A typical table in hive, in addition to the weight of the wording, P_key for the addition of weight basis, Sort_word for the sort basis, generally for the time RN ranking.

2. Research solutions for simultaneous extraction of multiple data sources using Sparksql historical data (DBMS) and Big data platform

On Spark Submit 2014, Databricks announced the abandonment of shark's development and turned to spark SQL on the grounds that shark inherited too much hive and optimized bottlenecks

March 13, 2015 Databricks release version 1.3.0, the biggest highlight of this release is the newly introduced Dataframe API reference here

Currently HDP has support for Spark 1.2.0 (Spark SQL generated in version 1.1.0)

Apache Spark 1.2.0 on YARN with HDP 2.2 example program in this

HDP2.2 supports Spark1.2.0, waits for test features, especially spark SQL, to understand the current version of the bug in advance

Data source Support:

The External data source API supports a variety of simple formats, such as JSON, Avro, and CSV, while also enabling intelligent support for Parquet, Orc, and so on, and through this API, Developers can also use JDBC to connect external systems such as hbase to spark.
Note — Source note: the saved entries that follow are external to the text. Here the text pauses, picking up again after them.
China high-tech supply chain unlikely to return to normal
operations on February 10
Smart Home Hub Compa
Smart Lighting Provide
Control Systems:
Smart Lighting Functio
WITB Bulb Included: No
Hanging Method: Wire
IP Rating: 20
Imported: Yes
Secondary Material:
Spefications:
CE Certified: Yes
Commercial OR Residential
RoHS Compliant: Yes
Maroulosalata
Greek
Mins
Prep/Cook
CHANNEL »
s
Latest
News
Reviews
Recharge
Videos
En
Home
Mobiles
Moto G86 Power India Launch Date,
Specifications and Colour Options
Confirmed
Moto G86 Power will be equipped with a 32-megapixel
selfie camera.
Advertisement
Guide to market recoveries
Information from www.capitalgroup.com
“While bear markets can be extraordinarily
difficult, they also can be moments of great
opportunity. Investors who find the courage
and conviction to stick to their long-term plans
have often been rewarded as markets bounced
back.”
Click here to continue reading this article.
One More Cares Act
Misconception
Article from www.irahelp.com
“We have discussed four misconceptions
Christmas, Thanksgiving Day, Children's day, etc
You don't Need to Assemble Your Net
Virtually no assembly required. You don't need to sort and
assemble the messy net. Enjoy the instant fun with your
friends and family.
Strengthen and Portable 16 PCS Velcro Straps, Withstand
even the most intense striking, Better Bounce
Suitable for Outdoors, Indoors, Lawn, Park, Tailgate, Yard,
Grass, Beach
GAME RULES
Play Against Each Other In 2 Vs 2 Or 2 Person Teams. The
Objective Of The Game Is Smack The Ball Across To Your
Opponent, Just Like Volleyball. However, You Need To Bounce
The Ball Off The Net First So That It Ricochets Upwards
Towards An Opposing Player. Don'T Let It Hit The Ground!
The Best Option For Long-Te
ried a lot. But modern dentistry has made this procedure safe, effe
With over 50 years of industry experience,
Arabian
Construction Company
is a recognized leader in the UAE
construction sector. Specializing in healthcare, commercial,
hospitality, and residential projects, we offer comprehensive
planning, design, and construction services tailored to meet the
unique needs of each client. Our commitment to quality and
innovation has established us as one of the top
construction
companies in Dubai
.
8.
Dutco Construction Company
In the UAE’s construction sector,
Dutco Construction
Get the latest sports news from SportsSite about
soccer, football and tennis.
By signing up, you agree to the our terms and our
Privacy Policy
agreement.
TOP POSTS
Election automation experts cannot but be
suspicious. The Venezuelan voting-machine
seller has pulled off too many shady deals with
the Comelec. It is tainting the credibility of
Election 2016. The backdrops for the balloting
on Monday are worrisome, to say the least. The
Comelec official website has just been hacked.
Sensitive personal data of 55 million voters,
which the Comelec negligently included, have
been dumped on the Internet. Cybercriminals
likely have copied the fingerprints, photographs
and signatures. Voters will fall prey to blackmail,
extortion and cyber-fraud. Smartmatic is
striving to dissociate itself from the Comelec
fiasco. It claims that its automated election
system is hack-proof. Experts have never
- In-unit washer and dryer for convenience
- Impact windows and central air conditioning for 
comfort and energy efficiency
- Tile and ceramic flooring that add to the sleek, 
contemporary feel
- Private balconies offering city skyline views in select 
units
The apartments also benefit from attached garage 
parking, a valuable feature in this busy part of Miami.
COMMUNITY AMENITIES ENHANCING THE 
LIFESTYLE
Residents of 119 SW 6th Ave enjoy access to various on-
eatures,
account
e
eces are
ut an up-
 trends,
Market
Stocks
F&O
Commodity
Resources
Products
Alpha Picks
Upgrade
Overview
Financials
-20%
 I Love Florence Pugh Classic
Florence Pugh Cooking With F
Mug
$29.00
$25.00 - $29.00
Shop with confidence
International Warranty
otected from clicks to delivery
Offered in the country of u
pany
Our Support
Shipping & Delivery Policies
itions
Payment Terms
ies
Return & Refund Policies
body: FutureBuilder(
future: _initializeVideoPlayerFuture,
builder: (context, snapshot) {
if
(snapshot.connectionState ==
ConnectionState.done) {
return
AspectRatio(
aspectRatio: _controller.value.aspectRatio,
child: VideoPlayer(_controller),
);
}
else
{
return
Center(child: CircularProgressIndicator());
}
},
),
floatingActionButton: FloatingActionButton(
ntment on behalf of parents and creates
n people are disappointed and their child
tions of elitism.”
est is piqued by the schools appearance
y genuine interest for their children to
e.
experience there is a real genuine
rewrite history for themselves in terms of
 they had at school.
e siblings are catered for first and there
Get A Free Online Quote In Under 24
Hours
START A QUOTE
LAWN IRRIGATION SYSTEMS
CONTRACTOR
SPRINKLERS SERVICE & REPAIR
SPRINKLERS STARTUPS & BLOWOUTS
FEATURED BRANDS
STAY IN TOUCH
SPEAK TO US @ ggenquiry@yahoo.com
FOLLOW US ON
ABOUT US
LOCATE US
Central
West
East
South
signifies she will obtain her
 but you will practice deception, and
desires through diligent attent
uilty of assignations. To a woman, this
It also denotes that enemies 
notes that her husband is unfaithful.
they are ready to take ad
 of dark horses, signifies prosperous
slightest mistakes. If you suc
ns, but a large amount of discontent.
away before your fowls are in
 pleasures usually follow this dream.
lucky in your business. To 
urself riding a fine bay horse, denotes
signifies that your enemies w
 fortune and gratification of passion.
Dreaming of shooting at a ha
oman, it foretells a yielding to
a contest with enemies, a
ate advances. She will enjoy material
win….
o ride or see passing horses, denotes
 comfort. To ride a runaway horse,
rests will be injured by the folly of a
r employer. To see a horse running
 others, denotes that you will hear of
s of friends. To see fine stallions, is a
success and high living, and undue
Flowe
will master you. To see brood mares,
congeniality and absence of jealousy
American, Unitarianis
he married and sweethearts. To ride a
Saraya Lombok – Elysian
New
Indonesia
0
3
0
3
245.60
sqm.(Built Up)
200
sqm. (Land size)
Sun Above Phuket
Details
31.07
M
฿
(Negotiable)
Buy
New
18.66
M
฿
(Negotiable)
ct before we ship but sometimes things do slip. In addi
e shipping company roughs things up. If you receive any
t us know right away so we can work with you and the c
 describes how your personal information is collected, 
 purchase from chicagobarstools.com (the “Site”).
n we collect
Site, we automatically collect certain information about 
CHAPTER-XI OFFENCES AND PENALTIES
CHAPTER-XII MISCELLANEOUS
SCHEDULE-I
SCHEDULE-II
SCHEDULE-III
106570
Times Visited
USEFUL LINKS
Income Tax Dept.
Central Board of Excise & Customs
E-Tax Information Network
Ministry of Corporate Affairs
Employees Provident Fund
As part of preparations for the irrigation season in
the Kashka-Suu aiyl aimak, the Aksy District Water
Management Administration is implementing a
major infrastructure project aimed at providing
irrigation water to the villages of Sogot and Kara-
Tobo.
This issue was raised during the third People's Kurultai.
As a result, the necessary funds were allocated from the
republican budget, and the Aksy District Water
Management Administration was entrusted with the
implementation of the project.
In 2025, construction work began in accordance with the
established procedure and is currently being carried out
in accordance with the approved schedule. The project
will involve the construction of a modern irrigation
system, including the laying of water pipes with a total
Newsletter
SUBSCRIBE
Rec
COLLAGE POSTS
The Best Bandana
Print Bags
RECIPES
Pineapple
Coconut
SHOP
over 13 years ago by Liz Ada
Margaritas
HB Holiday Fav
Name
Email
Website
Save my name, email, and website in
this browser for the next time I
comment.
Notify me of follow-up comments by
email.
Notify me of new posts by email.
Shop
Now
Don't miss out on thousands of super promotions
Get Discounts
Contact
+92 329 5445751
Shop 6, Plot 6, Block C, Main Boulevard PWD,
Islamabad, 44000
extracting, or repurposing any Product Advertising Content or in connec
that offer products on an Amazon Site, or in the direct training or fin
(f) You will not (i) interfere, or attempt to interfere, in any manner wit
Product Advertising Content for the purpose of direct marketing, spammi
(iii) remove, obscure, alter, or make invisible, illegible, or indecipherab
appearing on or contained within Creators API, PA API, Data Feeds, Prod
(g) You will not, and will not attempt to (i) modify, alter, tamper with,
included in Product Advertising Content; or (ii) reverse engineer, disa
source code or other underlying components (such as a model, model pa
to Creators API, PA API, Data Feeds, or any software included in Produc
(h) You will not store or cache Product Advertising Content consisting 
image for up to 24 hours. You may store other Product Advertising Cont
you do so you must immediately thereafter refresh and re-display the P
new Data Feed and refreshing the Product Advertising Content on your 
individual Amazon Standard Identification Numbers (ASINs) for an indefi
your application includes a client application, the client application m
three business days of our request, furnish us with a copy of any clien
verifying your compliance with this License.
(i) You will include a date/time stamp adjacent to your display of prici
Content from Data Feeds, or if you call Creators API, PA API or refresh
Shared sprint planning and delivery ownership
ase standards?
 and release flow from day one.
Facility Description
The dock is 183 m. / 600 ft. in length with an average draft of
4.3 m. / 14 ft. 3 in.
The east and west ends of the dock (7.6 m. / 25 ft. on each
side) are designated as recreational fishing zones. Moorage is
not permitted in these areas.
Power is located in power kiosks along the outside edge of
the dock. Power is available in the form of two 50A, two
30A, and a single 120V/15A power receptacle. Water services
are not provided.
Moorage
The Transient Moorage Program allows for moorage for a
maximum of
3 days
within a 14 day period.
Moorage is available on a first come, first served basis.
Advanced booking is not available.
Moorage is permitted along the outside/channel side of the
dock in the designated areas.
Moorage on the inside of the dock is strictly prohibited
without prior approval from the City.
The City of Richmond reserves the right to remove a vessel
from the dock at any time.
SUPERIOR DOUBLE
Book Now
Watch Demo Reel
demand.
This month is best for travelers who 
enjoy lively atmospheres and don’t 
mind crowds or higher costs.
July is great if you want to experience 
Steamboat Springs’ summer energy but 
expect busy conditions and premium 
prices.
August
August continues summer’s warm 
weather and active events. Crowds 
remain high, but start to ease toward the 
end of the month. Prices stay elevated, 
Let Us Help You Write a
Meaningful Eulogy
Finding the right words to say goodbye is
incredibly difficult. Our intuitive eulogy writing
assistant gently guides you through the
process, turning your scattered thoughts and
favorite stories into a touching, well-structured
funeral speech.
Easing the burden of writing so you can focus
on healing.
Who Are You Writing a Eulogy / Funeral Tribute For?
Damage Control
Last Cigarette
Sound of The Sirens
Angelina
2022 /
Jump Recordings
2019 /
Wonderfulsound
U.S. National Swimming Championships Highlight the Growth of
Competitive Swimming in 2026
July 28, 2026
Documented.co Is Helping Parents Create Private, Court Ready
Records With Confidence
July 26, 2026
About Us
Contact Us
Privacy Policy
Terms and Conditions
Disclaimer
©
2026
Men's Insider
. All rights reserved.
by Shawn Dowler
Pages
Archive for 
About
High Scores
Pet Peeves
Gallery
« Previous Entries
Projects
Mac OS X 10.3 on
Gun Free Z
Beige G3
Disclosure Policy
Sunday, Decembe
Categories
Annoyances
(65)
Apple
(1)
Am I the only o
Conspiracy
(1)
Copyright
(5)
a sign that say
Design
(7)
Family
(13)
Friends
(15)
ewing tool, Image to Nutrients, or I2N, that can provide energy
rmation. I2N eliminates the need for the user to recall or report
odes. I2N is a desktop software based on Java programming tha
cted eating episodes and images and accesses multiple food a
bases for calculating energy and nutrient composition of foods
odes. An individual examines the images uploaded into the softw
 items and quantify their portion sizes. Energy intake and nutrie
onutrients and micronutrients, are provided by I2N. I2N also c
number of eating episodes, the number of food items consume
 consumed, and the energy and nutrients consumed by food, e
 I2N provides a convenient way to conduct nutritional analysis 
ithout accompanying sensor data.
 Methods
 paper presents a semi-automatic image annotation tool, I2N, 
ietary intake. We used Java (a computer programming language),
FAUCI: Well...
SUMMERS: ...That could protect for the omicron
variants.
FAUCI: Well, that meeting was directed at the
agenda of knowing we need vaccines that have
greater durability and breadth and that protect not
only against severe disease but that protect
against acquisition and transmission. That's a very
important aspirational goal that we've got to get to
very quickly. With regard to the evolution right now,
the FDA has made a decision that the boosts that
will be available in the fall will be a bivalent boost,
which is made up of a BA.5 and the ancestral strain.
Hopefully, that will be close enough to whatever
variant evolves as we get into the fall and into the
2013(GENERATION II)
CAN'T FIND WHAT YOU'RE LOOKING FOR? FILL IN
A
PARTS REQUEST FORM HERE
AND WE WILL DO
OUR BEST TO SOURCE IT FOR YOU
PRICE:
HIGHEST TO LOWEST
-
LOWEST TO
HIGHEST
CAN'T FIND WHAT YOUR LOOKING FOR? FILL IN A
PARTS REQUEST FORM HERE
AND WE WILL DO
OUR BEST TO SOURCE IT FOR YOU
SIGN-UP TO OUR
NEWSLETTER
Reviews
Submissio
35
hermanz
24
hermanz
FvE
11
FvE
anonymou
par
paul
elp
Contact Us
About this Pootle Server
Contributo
The external data source can be attached as a temporary table in the file system, reducing the full load of data over the tangled

Save Results:

Unified Load/save API

In Spark 1.2.0, there are not many convenient options to save the results in Schemardd. Some of the common ones include:

    • Rdd.saveasparquetfile (...)
    • Rdd.saveastextfile (...)
    • Rdd.toJSON.saveAsTextFile (...)
    • Rdd.saveastable (...)

Spark SQL cache tables must be in the form of cachetable ("TableName"), otherwise you will not be able to enjoy the series of benefits of Columnstore

Using the JDBC data source and the JSON data source to join tables together to find the traffic log fot the most Recen tly registered users.

Test the performance of the HDP by testing the maximum number of versions supported by Spark, and then testing the integration of its extraction.

Spark SQL1.2 combined with HDP2.2

Contact Us

The content source of this page is from Internet, which doesn't represent Alibaba Cloud's opinion; products and services mentioned on that page don't have any relationship with Alibaba Cloud. If the content of the page makes you feel confusing, please write us an email, we will handle the problem within 5 days after receiving your email.

If you find any instances of plagiarism from the community, please send an email to: info-contact@alibabacloud.com and provide relevant evidence. A staff member will contact you within 5 working days.

A Free Trial That Lets You Build Big!

Start building with 50+ products and up to 12 months usage for Elastic Compute Service

  • Sales Support

    1 on 1 presale consultation

  • After-Sales Support

    24/7 Technical Support 6 Free Tickets per Quarter Faster Response

  • Alibaba Cloud offers highly flexible support services tailored to meet your exact needs.